__Bloc de texte__
━━━

Cuba et la canne à sucre

Trapiche (broyeur) rustique pour extraire le jus de la canne à sucre

Trapiche (broyeur) rustique pour extraire le jus de la canne à sucre

Quand on a découvert la tombe de Toutankhamon on a constaté que les égyptiens connaissaient déjà la canne à sucre. Elle serait originaire de Nouvelle Guinée ou d’Indochine puis aurait gagné l’Inde et la Chine. C’est Alexandre le Grand qui la fit connaître en Europe.

En Espagne, la canne apparait à travers les moros. Quand Christophe Colomb a débarqué en Amérique, il a introduit différentes espèces de plantes dont la canne à sucre. Le conquérant de Cuba, Diego Velázquez, a été celui qui l’a introduite dans l’île caribéenne. La production s’est accompagnée de la mise en oeuvre du trafic d’esclaves africains  pour assurer de la main d’oeuvre. Au XVIème siècle on installe le premier trafic sucrier pour commercialiser dans la zone de La Havane.

Quand les anglais ont pris La Havane, en 1762, le commerce se développe à Cuba  et  la production augmente. Puis la couronne espagnole a pris de nouveau le pouvoir et a dicté des lois en faveur de l’industrie sucrière et l’introduction massive d’esclaves. Alors, on a produit presque 6 mille tonnes de sucre avec 600 trapiches (moulins utilisés pour extraire les sucs de la canne à sucre).

━━━

Enregistrements issus d'une collecte de données
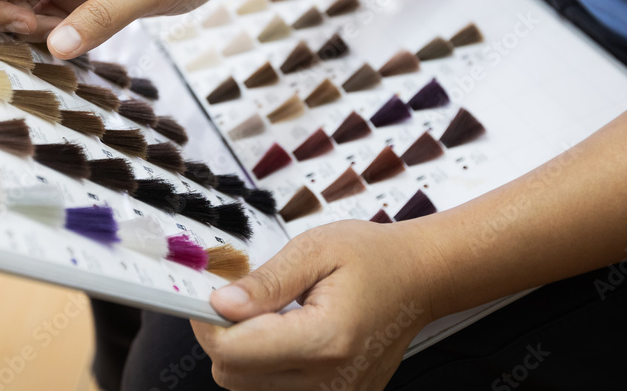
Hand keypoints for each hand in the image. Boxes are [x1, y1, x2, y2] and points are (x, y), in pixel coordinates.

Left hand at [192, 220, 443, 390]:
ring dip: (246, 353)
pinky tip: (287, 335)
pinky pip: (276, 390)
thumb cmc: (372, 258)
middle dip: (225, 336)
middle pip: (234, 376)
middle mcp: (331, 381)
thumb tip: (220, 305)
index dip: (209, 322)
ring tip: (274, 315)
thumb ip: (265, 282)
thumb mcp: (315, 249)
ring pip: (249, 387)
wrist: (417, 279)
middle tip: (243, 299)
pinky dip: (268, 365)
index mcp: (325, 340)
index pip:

━━━

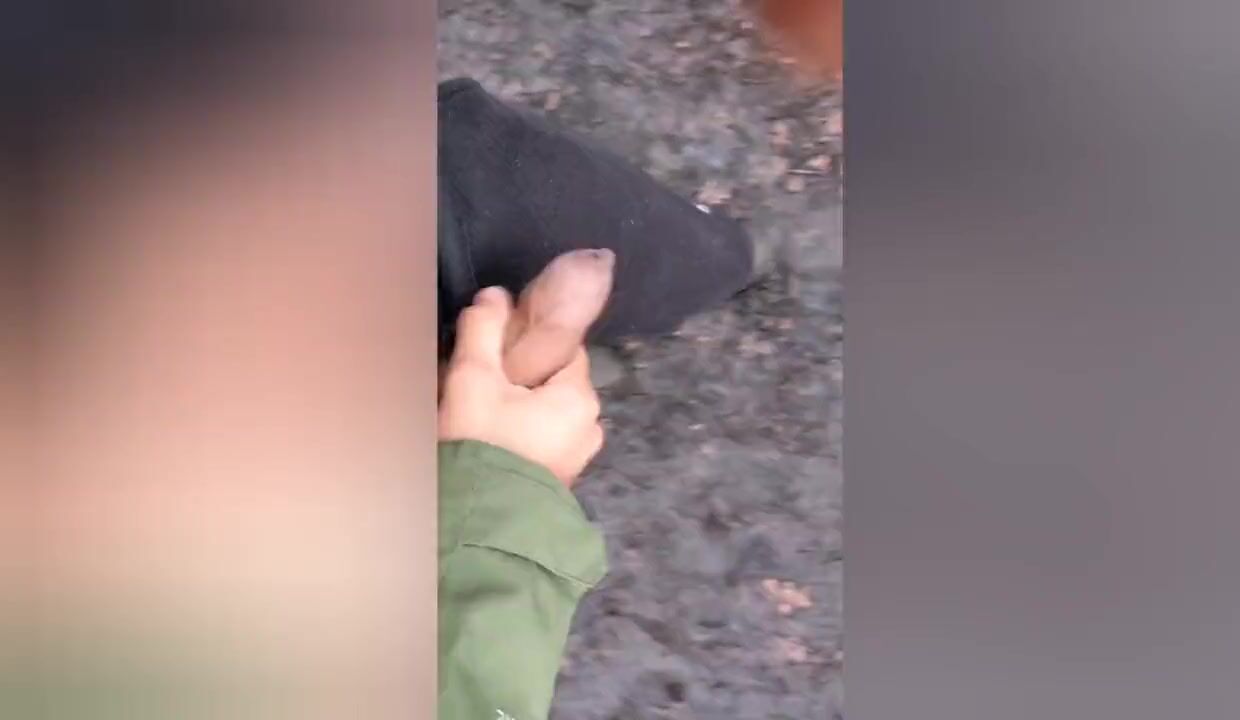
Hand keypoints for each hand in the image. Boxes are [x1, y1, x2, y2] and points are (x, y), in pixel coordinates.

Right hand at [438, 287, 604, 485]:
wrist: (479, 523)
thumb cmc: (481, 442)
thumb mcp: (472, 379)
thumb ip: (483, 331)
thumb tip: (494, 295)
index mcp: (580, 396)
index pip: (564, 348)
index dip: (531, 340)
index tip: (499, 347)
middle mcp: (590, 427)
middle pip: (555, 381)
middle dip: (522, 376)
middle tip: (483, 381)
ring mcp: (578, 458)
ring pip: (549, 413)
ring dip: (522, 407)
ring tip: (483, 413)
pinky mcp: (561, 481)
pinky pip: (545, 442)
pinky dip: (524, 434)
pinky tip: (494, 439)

━━━

__À compléter__
- a) D'après le texte sur Cuba et la canne à sucre, qui a introduit la canne à sucre dans l'île ?
- b) Recopiez le passage du texte sur Cuba et la canne à sucre qui s'ouvre sur les mots « Quand on a découvert » et se clôt sur « connaître en Europe. ».
- c) Rédigez la suite du texte sur Cuba et la canne à sucre, en reprenant après sa dernière phrase.

__Réponses par consigne__
- a) Diego Velázquez, le conquérant de Cuba.

- b)
Quand on a découvert la tombe de Toutankhamon on a constaté que les égyptiens connaissaient déjà la canne à sucre. Elle serait originaire de Nouvelle Guinée ou d’Indochine puis aurait gagné l’Inde et la Chine. C’est Alexandre le Grand qui la fit connaître en Europe.

- c)
Au début du XIXème siècle, avec l’introduction de la machine à vapeur, l’île caribéenne est entrée dans « la grande aire du sucre ». Vers 1830 il y avait plus de mille usines sucrières qui élaboraient presque 94 mille tonnes de sucre. Lorsqu’en 1837 la locomotive à vapeur arrive, on a développé beaucoup plus la production. À la fin du siècle  les colons sont arrivés, propriétaires de vieilles usines sucrières, ils vendaient la canne à sucre aux établissements sucriers. Pendant la récolte de la canne à sucre de 1894, Cuba fabriquait déjà un million de tonnes de sucre.

Au XXème siècle les établissements sucriers sont apparus. En 1925, avec moins de 200 fabriques, on élaborait plus de 5 millions de tonnes de sucre. Avec le triomphe de la révolution cubaine, le 1er janvier 1959, on a nationalisé ces établissements sucriers qui produisaient à peu près 5 millions de tonnes par récolte.

La production sucrière de la décade 1990 a connu une baisse. Ceci a eu des conséquences importantes pour l’économie cubaine, comme la perte d’espaces sur le marché international et a eu, bien sûr, une répercussion défavorable dans d’autres secteurs financiers. Actuellement, reconquérir ce marché est une priorité de l’économie du pays.